If you manipulate a string, only that variable pointer gets changed and points to a new string

In [52]:
a = 'not here' # we can change variable a to point to a new string
print(a)

not here


In [53]:
print(b) # but b, which points to the original string, won't get affected

hi there


In [54]:
a is b # not same pointer anymore

False

Note: after assigning a to a new string, the pointers no longer point to the same thing, so "is" pointer comparison returns false

**Why is this important?** You may wonder why do I write all these to explain this pointer difference. 

Check out this example and you will know why

In [55]:
name = "Hello, World"
def add_punctuation(string):
    string = string + "!!!!"
    print("string with punctuation: ", string)

In [56]:
print("before function:", name) # before applying function

before function: Hello, World


In [57]:
add_punctuation(name)

string with punctuation:  Hello, World!!!!


In [58]:
print("after function:", name)

after function: Hello, World


Note: even if the function successfully added "!!!!" to the string, the `name` variable didn't get changed.

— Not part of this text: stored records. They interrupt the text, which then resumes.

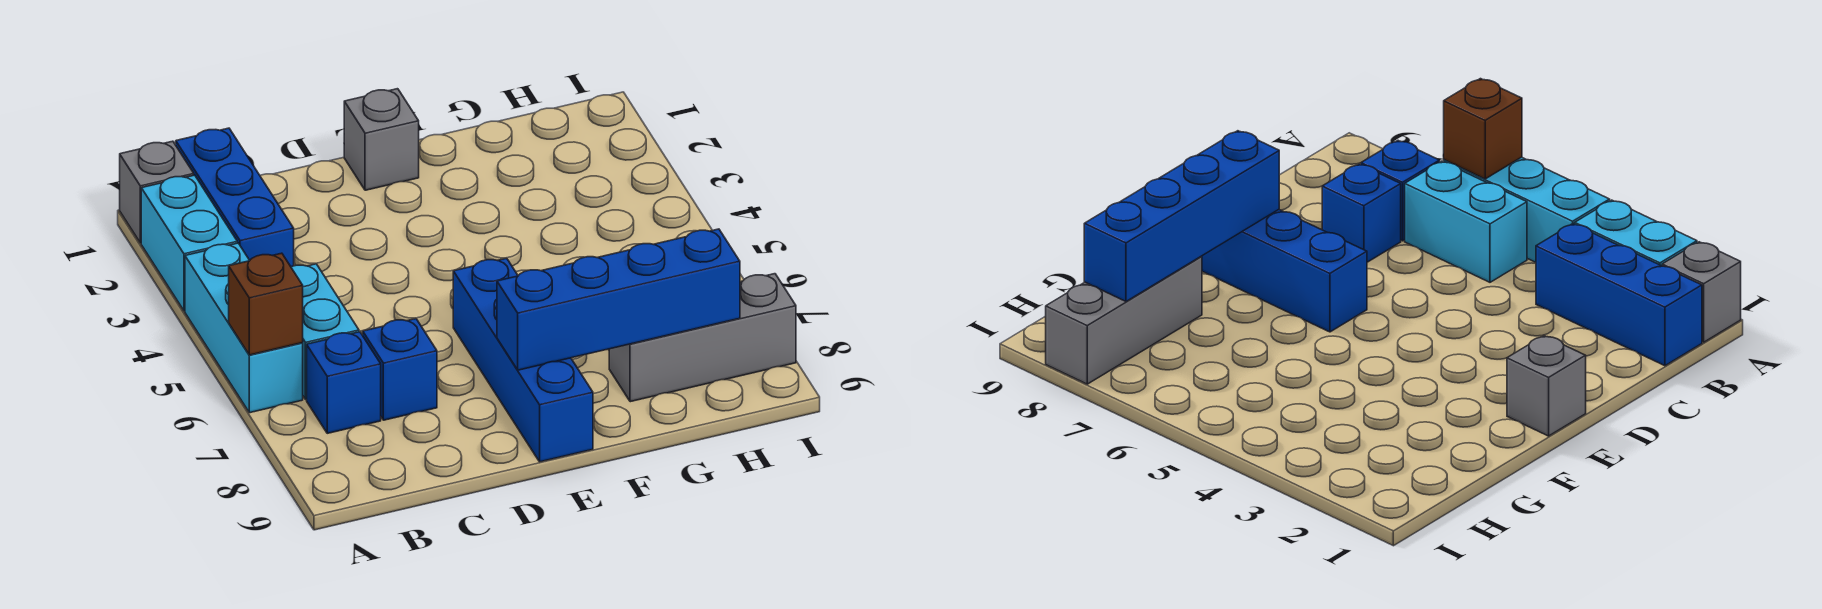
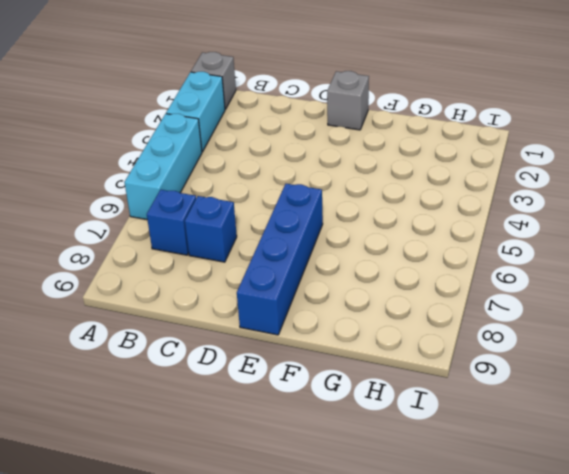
none -> blue brick B1:B3 level 1
none -> cyan brick B5:B6 level 1
none -> grey brick G8:I8 level 1

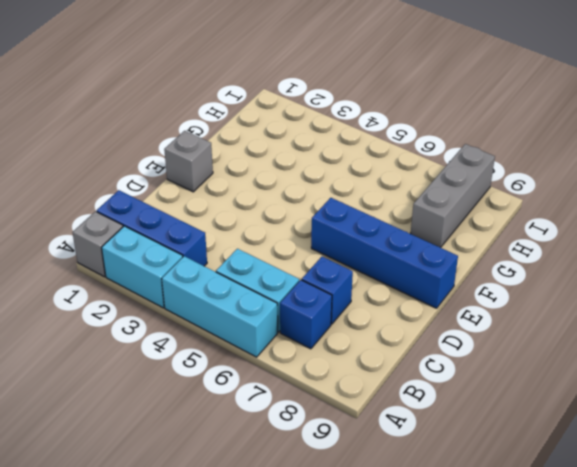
none -> brown brick A6 level 2
none -> blue brick E8:H8 level 2

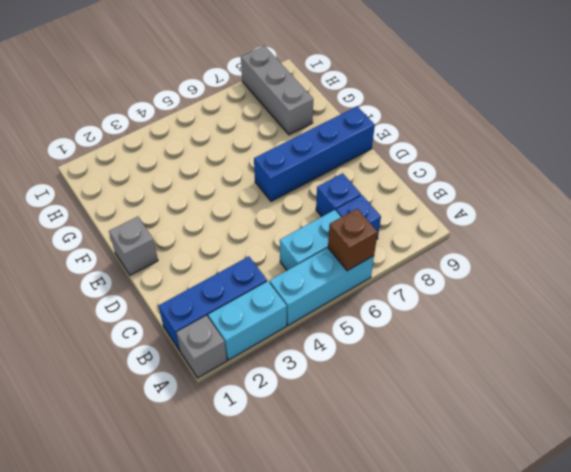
none -> blue brick E8:H8 level 2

This is because when we pass add_punctuation, `string` is a *new* pointer, and changing that pointer within the function does not affect the string `name` is pointing to. If you don't quite get it, that is fine. For more detailed explanation, check out "functions" notebook

**Moreover**, always remember that strings are **immutable** in Python, although lists can. (Again, if you do not know lists yet, check 'lists' notebook)

In [59]:
a = ['h', 'i']
print(a)
a[1] = 'e' # Lists are mutable
print(a)

['h', 'i']
['h', 'e']


In [60]:
a = 'hi'
print(a)
a[1] = 'e' # Error: Strings are immutable

hi


TypeError: 'str' object does not support item assignment

So, what can we do if we want to change some parts of the string? There are many alternatives

Recall, since strings are immutable, operations described at the top of this notebook (like reversing a string, getting substring, or concatenating a string) only returns a new string and the orignal string will not be affected

In [61]:
a = "hello, world"

b = a[::-1]
c = a[2:10]

print("String Manipulation returns new strings:", b, c)
print("But original string is not affected:",a)

String Manipulation returns new strings: dlrow ,olleh llo, wor
But original string is not affected: hello, world


So, if you want to do a string manipulation and maintain the effects, save the new string back to the orignal pointer

In [62]:
a = "hello world"
print(a)
a = a[::-1] # Manipulate and save it back to the pointer
print(a)

hello world
dlrow olleh


### More

There are a lot lot more about strings, but these are the essentials you will find useful. If you want to know more about what Python can do with strings, Google them!